Бродя среди китайских ресторанов, сувенирных лавок, унисексовых парикмахерских и бело-оранжевых японских карпов в витринах зоомагазинов, я все отчетливее ощущал, что за мной наблюдают. Я озирался – один раз даже заскочил в ландромат и выглянул оттуда, – но не замечал ничего подозрительного.

Может, виновата Александра – слишком пронзительно, слишком живо и настойчиво она смотрела с белой страницы. Любая листовка «Пропал человек» – где человек этот, не ведая своей судьбы, улыбается с любительской фотки, снятой на дне рождения или в кафе в «счастливый час», – бередит душу. А Александра, одиноко сидящая за уличным столом в «Брайарвуде», была серьезна и словно понимала, что ее ждет.
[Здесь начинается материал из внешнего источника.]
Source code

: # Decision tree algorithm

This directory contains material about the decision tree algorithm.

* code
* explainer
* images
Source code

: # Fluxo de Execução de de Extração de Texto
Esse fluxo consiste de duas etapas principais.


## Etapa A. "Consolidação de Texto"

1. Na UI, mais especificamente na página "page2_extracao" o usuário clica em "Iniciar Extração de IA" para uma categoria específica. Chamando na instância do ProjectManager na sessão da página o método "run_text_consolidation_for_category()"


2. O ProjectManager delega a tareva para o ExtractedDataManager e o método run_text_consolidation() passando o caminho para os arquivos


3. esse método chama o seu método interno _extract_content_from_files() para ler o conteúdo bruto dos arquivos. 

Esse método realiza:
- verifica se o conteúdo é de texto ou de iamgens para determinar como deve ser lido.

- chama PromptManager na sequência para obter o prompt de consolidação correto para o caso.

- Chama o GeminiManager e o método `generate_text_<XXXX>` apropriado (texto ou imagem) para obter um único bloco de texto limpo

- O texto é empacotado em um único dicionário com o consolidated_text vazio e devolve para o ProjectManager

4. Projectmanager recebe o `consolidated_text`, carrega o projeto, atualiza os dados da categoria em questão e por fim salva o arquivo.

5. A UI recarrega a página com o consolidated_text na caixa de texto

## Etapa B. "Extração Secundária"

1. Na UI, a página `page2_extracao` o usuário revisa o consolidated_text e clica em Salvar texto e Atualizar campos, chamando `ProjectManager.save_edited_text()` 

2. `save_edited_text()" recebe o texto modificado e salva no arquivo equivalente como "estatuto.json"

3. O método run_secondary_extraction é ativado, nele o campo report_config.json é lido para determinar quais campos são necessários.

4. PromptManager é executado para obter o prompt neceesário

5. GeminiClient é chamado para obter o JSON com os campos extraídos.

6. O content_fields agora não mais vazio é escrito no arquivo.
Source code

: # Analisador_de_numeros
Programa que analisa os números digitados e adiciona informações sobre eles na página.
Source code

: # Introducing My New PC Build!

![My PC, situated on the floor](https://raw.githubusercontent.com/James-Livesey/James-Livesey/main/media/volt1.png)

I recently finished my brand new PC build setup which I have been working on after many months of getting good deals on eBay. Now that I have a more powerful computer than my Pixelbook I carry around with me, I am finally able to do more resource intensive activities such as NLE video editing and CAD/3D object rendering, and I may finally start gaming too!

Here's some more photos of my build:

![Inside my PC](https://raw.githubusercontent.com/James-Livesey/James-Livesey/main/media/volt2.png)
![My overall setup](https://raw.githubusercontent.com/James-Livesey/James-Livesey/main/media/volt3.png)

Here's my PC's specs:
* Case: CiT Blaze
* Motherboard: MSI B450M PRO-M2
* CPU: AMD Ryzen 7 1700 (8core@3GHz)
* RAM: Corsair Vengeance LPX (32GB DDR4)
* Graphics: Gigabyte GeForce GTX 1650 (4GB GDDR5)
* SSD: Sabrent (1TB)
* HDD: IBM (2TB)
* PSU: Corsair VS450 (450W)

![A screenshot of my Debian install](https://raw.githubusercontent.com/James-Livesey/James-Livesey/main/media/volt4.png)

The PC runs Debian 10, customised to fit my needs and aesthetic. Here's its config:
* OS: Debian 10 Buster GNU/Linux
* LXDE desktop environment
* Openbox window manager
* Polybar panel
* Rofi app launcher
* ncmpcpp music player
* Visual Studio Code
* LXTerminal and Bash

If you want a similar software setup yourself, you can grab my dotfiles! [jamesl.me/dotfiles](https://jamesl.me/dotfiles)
Впрочем, расхаживая по улицам, я в конце концов сообразил, что не ошибся. За мной и впрямь наблюдали – все жители района. Хопперова идея расклеить флаеры – вовсе не примитив. Если даже я здесь так выделяюсь, притягиваю столько сердитых взглядов и любопытствующих велосипедистов – один раз я задрал голову и увидел, что какая-то старуха смотрит на меня сверху вниз, отдернув кружевную занавесочку в окне пятиэтажки, – Александру тут замечали наверняка.

Она ходила по этим тротуарам в своем красном пальто, и все окрестные жители видели ее, следили за ней, размышляли.

Главное, чтобы кому-нибудь из них хватило смелости позвонить.

60

– Том-Мэ! – с отчетливым нью-йоркским акцентом взревел парень за стойкой, повернувшись к дюжине занятых татуировщиков. – Тут к те вопрос!

«Восставший дракон» – просторная тату-студия на втором этаже в доме без лифта по Западной Четырнадцатой улице. Декор жизнерадостный, горят флуоресцентные лампы – не то что в других тату-салонах, где обстановочка сумрачная, под «Беспечного ездока»[57], а громилы с челюстями как пассатижи орудуют индукционными машинками, похоже, лишь в свободное от основной работы время, а так-то промышляют заказными убийствами. Здесь свет был яркий, больничный, на стенах кальки и обрамленные карандашные наброски боди-арта во все тело – черепа, будды, воины, племенные татуировки маори. Полки заставлены флаконами разноцветных чернил и йода. В динамиках грохочет «Шкатулка в форме сердца»[58].